◆ Written task: Locate the word "assign" in the entries below, then gather every line that holds it.

◆ Provided information:

◇ ◇ ◇ ◇ ◇

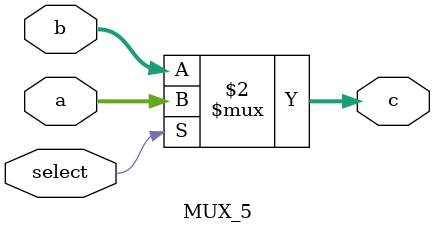
<source format=v>
`timescale 1ns / 1ps


module MUX(
    input [31:0] a,
    input [31:0] b,
    input select,
    output  [31:0] c
    );
    
//always @(*)
/*
begin
    case(select)
        1'b1:c <= b;
        1'b0:c <= a;
    endcase
end
*/
assign c=(select==1)?a:b;
endmodule

module MUX_5(
    input [4:0] a,
    input [4:0] b,
    input select,
    output [4:0] c
);
    assign c=(select==1)?a:b;
endmodule

</source>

◇ ◇ ◇ ◇ ◇

◆ Response:
assign c=(select==1)?a:b;
    assign c=(select==1)?a:b;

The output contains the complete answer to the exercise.